In this issue of ONCOLOGY, Evens et al present a thoughtful and compelling argument that Hodgkin lymphoma in elderly patients deserves to be a focus for clinical research. This same argument could be made for many other cancers. In his American Society of Clinical Oncology (ASCO) Presidential Address in 1988, B.J. Kennedy argued that older patients have been unfairly and unreasonably discriminated against in clinical cancer studies. He made a strong case that cancer in older patients would be an increasing clinical problem in the future and that it should be specifically addressed in clinical research and in medical education.
Age and Prognosis
Age is an important prognostic factor in the International Prognostic Index (IPI) for aggressive non-Hodgkin lymphoma, in the Follicular Lymphoma in the International Prognostic Index (FLIPI) for patients with the most common indolent non-Hodgkin lymphoma, and in the most widely used Prognostic Index in Hodgkin lymphoma. However, multiple potential explanations may account for the poorer outcome in elderly patients. These include comorbid illnesses, altered metabolism of chemotherapeutic agents, diagnosis later in the course of the disease, different histologic subtypes, and many others. All of these might apply to patients with any type of lymphoma, or almost any other malignancy.
However, the argument has been made that Hodgkin lymphoma is unique when it occurs in elderly patients and that it might actually represent a different disease.[5,6] Those who favor this interpretation use the bimodal incidence curve with peaks in young adulthood and in patients over 60 years of age and the higher incidence of a mixed-cellularity histologic appearance of lymphoma in older patients to suggest that Hodgkin lymphoma in older patients is a typical malignancy, whereas the disease in younger patients might be related to an infectious process.
Despite the differences seen in older patients with Hodgkin lymphoma, investigators have reported for many years that elderly patients with Hodgkin lymphoma who receive the same evaluation and the same therapy as younger patients can have a comparable outcome.[7,8] In contrast, other investigators have found that elderly patients tolerate intensive therapies less well than younger patients, even when administered as part of a clinical trial.
One point that can be lost in the argument about the appropriate management for patients over 60 years of age with Hodgkin lymphoma (or other cancers) is the distinction between chronologic age and “biologic” age. There is no question that a 45-year-old with long-standing brittle diabetes, or chronic renal failure and coronary artery disease, or long-standing, severe rheumatoid arthritis on immunosuppressive therapy all present difficult management problems and probably will be more difficult to treat and have a poorer outlook than an active, healthy 68-year-old. When making decisions in the clinic, these factors, and not just the number of years a particular patient has lived, need to be taken into account.

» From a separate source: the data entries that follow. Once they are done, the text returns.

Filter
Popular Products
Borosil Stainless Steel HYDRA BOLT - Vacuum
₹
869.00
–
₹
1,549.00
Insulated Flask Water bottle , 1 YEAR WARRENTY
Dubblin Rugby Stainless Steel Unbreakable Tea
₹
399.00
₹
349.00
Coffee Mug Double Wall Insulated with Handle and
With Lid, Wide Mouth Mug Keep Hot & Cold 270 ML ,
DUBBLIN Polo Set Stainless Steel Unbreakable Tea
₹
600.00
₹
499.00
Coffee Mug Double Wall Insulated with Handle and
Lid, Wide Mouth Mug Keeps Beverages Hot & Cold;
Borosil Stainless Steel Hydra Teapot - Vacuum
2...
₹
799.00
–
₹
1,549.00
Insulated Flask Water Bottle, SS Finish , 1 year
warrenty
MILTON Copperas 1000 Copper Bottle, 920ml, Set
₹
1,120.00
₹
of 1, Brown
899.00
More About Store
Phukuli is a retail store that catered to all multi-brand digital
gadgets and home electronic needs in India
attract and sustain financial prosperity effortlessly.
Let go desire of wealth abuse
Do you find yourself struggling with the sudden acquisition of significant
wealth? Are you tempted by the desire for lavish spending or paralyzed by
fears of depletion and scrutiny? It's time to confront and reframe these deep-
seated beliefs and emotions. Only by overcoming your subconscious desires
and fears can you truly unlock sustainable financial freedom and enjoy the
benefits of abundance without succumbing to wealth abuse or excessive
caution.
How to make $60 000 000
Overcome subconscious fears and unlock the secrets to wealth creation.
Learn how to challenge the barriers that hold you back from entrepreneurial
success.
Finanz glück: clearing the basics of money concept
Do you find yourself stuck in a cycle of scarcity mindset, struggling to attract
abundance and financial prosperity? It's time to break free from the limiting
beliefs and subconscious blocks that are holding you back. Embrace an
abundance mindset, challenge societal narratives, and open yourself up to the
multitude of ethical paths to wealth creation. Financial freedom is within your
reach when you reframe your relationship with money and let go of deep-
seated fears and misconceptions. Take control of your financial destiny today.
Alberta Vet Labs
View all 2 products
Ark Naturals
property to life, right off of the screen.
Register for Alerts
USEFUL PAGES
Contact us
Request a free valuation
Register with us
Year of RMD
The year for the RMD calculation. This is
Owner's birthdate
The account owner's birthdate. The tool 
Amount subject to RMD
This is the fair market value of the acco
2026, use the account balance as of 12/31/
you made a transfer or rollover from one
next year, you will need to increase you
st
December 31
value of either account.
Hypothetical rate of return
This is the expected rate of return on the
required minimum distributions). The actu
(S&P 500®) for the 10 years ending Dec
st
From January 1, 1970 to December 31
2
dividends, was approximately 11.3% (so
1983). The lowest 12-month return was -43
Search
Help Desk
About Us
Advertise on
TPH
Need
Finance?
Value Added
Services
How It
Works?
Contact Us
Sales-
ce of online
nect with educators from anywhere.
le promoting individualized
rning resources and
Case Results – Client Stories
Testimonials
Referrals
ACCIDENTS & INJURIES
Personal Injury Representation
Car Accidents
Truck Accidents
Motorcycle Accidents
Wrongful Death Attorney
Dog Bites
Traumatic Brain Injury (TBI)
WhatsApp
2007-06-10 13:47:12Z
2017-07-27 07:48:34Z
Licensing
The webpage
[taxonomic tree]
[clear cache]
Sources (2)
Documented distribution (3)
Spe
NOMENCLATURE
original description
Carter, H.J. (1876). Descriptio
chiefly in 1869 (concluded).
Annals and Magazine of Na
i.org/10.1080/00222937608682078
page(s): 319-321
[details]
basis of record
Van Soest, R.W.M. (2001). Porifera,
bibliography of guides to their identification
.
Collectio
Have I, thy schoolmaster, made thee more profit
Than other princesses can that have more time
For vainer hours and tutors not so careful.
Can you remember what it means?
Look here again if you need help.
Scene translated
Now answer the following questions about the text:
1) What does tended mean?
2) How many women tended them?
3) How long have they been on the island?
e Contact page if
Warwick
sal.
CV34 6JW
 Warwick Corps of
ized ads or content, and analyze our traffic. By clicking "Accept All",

Underrepresentation in Clinical Trials
As pointed out by Evens et al, we don’t have as much information about the care of older patients with Hodgkin lymphoma as we need to provide optimal care. Numerous authors have pointed out that older patients are less likely to be treated for a particular cancer, or less likely to be treated with “optimal” regimens than young patients.[10,11] Goodwin et al reported that New Mexican patients enrolled in Southwest Oncology Group studies substantially underrepresented the elderly. While 31% of adult patients with cancer were over 70 years of age, only 7% of the patients enrolled in the studies were in that age group.
Chen et al looked at a phase II randomized trial of patients with aggressive-histology lymphoma and reviewed all patients over age 65 who might have been included in the study. A total of 68 consecutive patients met inclusion criteria, but 30 patients (44%) were not entered. Patients excluded from the clinical trial were older, had a poorer performance status, were less likely to ever be given treatment with curative intent, and were less likely to complete therapy. The conclusion of the investigators was that the results reported for elderly patients in clinical trials are not generalizable to the whole population because only the healthiest patients actually participate.
Evans et al are, in my estimation, correct in arguing that a new focus needs to be given to the study of Hodgkin lymphoma in elderly patients. Better understanding of the biology of the disease, the appropriate evaluation of the patient, and identification of the most effective treatments would likely be the result of this effort. A very similar argument could be made for the study of elderly patients with other malignancies.